Bella Notte
「そろそろ帰るよ。明日の飛行機の昼の便を取っておいたから」

 抗議の声を封じるように最後まで言い切る。

「大丈夫だから、一緒に帰ろう」

 そう言って穏やかに笑って……。

 ―――― 桜井が帰っていくのを見送ってから、静かに照らす月光の中、自室に戻って、ベッドへ潜り込む。
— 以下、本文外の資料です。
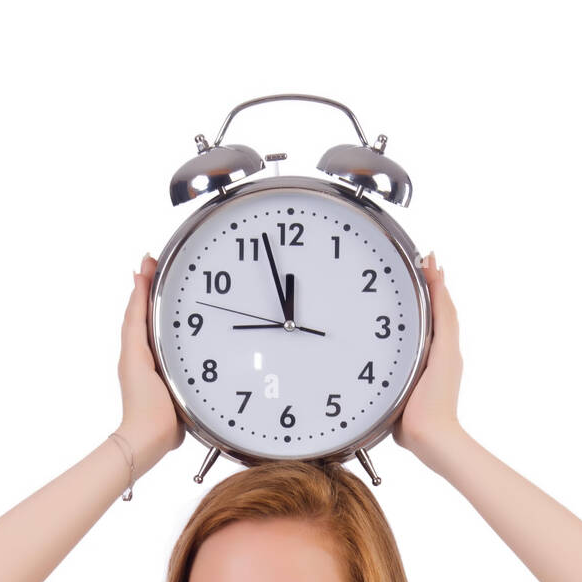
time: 11:57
 健人くんはすでに寝てしまったらしく、2階はひっそりと静か。

 レースのカーテン越しに見る月光は、神秘的で。

 あの頃、このベッドの上で見ていた風景そのまま。

 お父さんもお母さんもまだ生きていて。

「会いたいな……」

 そう呟きながら、静かに夢の中におちて行った。


「おはよう」

 キラキラと輝く太陽の光が、リビングの窓から差し込むのを背に、仏壇のお父さんとお母さんに手を合わせて挨拶をする。

「また、帰ってくるからそれまで見守っててね」

 そう言って、しばらく静かに手を合わせる。

(2人とも生きてたら、桜井の告白を聞いてきっと笑って祝福してくれたんだろうな)

「楓ちゃん、少しでいいから、一緒に食べよう」

 そう言って、健人くんはいい香りのする温かい紅茶と、カットしたフルーツをダイニングテーブルに並べてくれる。

「ありがとう、じゃあいただこうかな」

 そう言って向かい合って座る。